Exercise details: Write the next part of the biography of Thomas Aquinas, continuing from its final sentence.

BEGIN Page extract

Saint Thomas Aquinas (1225 - March 7, 1274) was a Catholic philosopher and theologian in the scholastic tradition. He is considered by the Catholic church to be its greatest theologian and one of the thirty-three Doctors of the Church.

Biography

Early years

The life of Thomas Aquinas offers many interesting insights into the world of the High Middle Ages. He was born into a family of the south Italian nobility and was through his mother Countess Theadora of Theate related to the Hohenstaufen dynasty of Holy Roman emperors. He was probably born early in 1225 at his father's castle of Roccasecca in the kingdom of Naples, his father being Count Landulf. Landulf's brother, Sinibald, was abbot of the original Benedictine monastery at Monte Cassino, and the family intended Thomas to follow his uncle into that position; this would have been a normal career-path for a younger son of the nobility.

In his fifth year he was sent for his early education to the monastery. However, after studying at the University of Naples, Thomas joined the Dominican order, which along with the Franciscan order represented a revolutionary challenge to the well-established clerical systems of early medieval Europe. This change of heart did not please the family; on the way to Rome, Thomas was seized by his brothers and brought back to his parents at the castle of San Giovanni, where he was held a captive for a year or two to make him relinquish his purpose. According to his earliest biographers, the family even brought a prostitute to tempt him, but he drove her away.

Finally the family yielded and the Dominicans sent Thomas to Cologne to study under Albertus Magnus; he arrived probably in late 1244. He accompanied Albertus to the University of Paris in 1245, remained there with his teacher for three years, and followed Albertus back to Cologne in 1248. For several years longer he remained with the famous philosopher of scholasticism, presumably teaching. This long association of Thomas with the great polyhistor was the most important influence in his development; it made him a comprehensive scholar and won him permanently for the Aristotelian method.

Career

In 1252 Aquinas went to Paris for the master's degree, but met with some difficulty owing to attacks on the mendicant orders by the professoriate of the University. Ultimately, however, he received the degree and entered upon his office of teaching in 1257; he taught in Paris for several years and there wrote some of his works and began others. In 1259 he was present at an important chapter of his order at Valenciennes. At the solicitation of Pope Urban IV (therefore not before the latter part of 1261), he took up his residence in Rome. In 1269-71 he was again active in Paris. In 1272 the provincial chapter at Florence empowered him to found a new studium generale at such place as he should choose, and he selected Naples.

END Page extract
BEGIN Supplied data

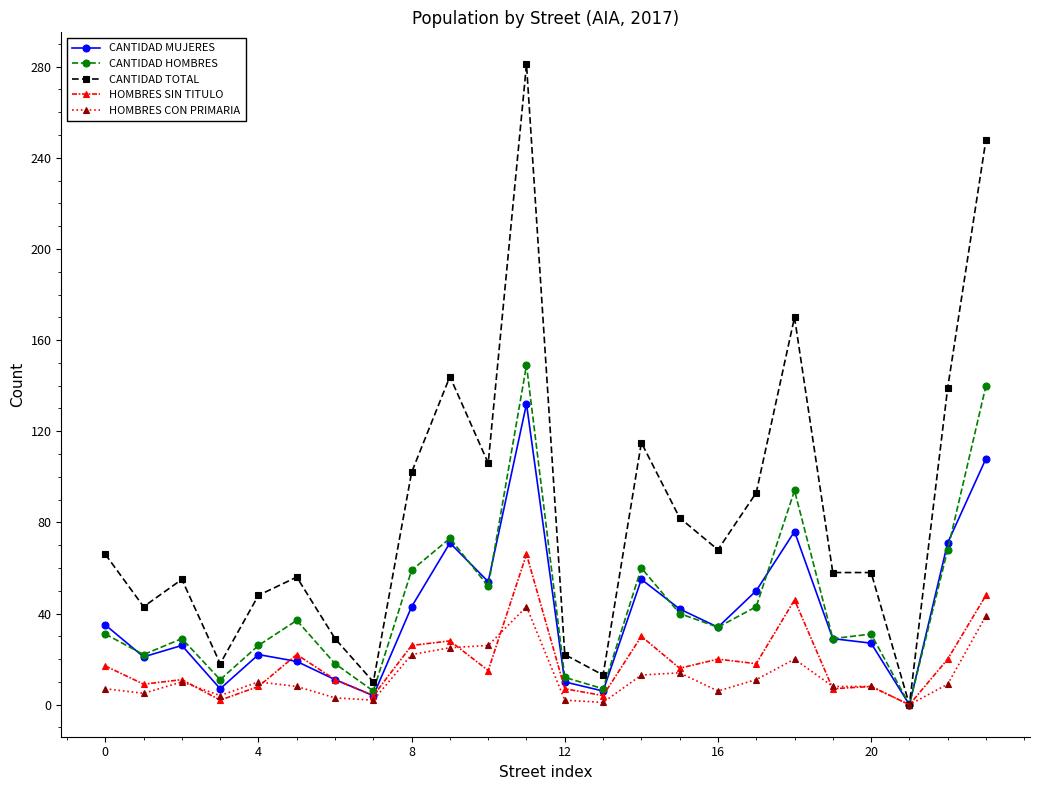

True or false: CANTIDAD MUJERES has more than 2 interior local peaks.

True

END Supplied data

Answer to this task:
Contemporaries described Thomas as a big man, corpulent and dark-complexioned, with a large head and receding hairline. His manners showed his breeding; he is described as refined, affable, and lovable. In argument he maintained self-control and won over opponents by his personality and great learning. His tastes were simple. His associates were specially impressed by his power of memory. When absorbed in thought, he often forgot his surroundings. The ideas he developed by such strenuous absorption he was able to express for others systematically, clearly and simply.

Death and canonization

Early in 1274 the Pope directed him to attend the Second Council of Lyons and, though far from well, he undertook the journey. On the way he stopped at the castle of a niece and there became seriously ill. He wished to end his days in a monastery and not being able to reach a house of the Dominicans he was taken to the Cistercians. He died at the monastery of Fossanova, one mile from Sonnino, on March 7, 1274.

Aquinas had made a remarkable impression on all who knew him. He was placed on a level with the saints Paul and Augustine, receiving the title doctor angelicus. In 1319, the Roman Catholic Church began investigations preliminary to Aquinas's canonization; on July 18, 1323, he was pronounced a saint by Pope John XXII at Avignon. At the Council of Trent only 2 books were placed on the Altar, the Bible and St. Thomas Aquinas' Summa Theologica.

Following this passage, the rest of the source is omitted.